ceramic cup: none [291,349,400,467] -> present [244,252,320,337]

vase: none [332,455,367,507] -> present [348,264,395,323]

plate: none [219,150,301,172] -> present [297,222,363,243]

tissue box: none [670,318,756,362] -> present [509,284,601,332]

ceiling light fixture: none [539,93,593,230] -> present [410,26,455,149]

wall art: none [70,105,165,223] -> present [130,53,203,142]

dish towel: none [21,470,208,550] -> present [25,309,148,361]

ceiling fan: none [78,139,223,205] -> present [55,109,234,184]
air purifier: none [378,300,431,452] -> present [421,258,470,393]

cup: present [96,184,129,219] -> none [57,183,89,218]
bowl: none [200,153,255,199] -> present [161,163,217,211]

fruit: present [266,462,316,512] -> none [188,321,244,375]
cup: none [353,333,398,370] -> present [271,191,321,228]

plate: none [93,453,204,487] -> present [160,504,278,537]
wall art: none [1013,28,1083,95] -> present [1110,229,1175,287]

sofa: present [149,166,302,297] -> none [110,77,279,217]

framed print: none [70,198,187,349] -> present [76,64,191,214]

::::

# [Work instruction]
When the line with "dish towel: none" is reached in the data above, begin copying, and stop after the line with "wall art: none [1013,28,1083,95]"; copy each line exactly, both ends included.

# [Answer for this exercise]
dish towel: none [21,470,208,550] -> present [25,309,148,361]

ceiling fan: none [78,139,223,205] -> present [55,109,234,184]
air purifier: none [378,300,431,452] -> present [421,258,470,393]

cup: present [96,184,129,219] -> none [57,183,89,218]
bowl: none [200,153,255,199] -> present [161,163,217,211]

fruit: present [266,462,316,512] -> none [188,321,244,375]
cup: none [353,333,398,370] -> present [271,191,321,228]

plate: none [93,453,204,487] -> present [160,504,278,537]
wall art: none [1013,28,1083,95] -> present [1110,229,1175,287]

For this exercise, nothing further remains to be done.